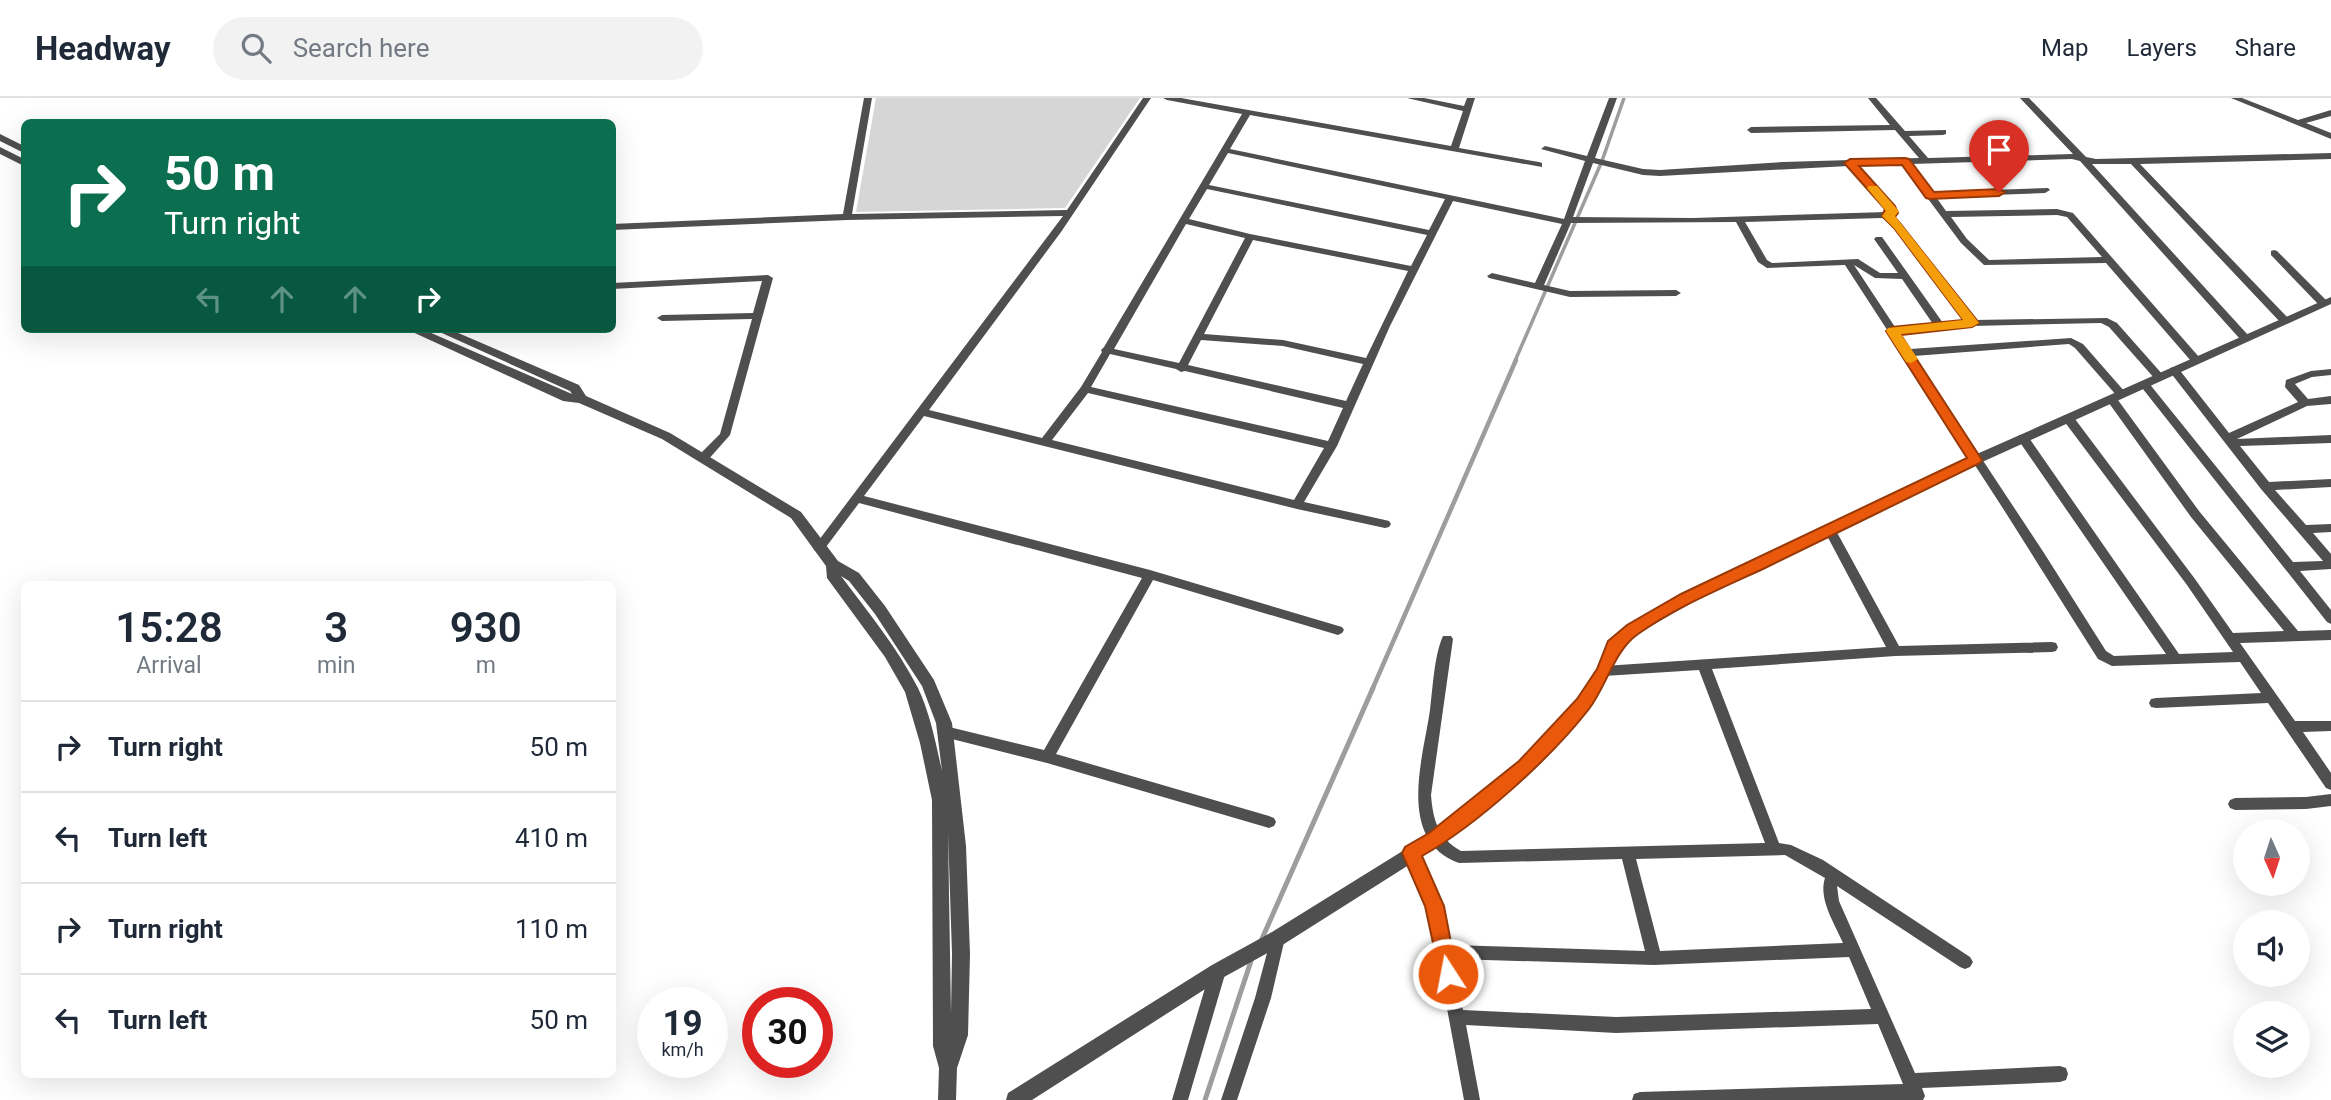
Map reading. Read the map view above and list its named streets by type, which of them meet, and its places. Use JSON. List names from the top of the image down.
{
  "north": "bottom",
  "page": {
    "header": "Headway",
    "search": "Search here",
    "nav": ["Map", "Layers", "Share"],
    "turn": ["50 m", "Turn right"],
    "eta": [
      "15:28",
      "Arrival",
      "3",
      "min",
      "930",
      "m"
    ],
    "list": [
      {
        "name": "Turn right",
        "value": "50 m"
      },
      {
        "name": "Turn left",
        "value": "410 m"
      },
      {
        "name": "Turn right",
        "value": "110 m"
      },
      {
        "name": "Turn left",
        "value": "50 m"
      }
    ],
    "speed": "19 km/h",
    "limit": "30"
  }
}
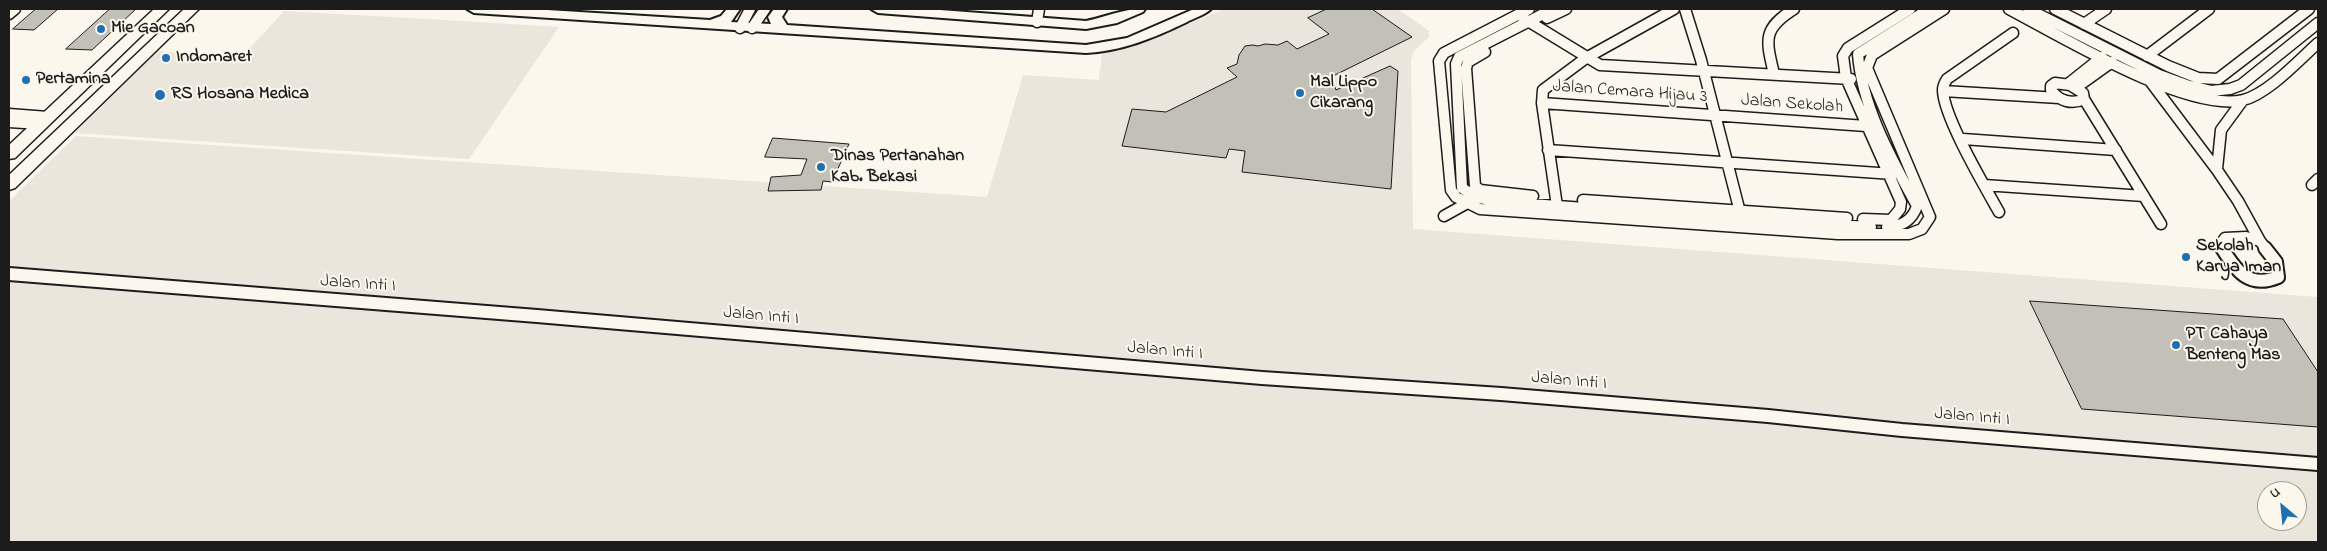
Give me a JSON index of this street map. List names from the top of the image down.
{
  "streets": {
    "street": ["Jalan Cemara Hijau 3", "Jalan Sekolah", "Jalan Inti I"]
  },
  "crossings": [
    ["Jalan Cemara Hijau 3", "Jalan Sekolah"]
  ],
  "places": [
    "Mie Gacoan",
    "Indomaret",
    "Pertamina",
    "Mal Lippo Cikarang",
    "RS Hosana Medica",
    "Dinas Pertanahan Kab. Bekasi",
    "Sekolah Karya Iman",
    "PT Cahaya Benteng Mas"
  ],
  "north": "top left"
}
..............................
EXERCISE ▸ Exactly as written, give the line containing "Give me a JSON" and all remaining lines of the records.

ANSWER SECTION ▸
Give me a JSON index of this street map. List names from the top of the image down.
{
  "streets": {
    "street": ["Jalan Cemara Hijau 3", "Jalan Sekolah", "Jalan Inti I"]
  },
  "crossings": [
    ["Jalan Cemara Hijau 3", "Jalan Sekolah"]
  ],
  "places": [
    "Mie Gacoan",
    "Indomaret",
    "Pertamina",
    "Mal Lippo Cikarang",
    "RS Hosana Medica",
    "Dinas Pertanahan Kab. Bekasi",
    "Sekolah Karya Iman",
    "PT Cahaya Benteng Mas"
  ],
  "north": "top left"
}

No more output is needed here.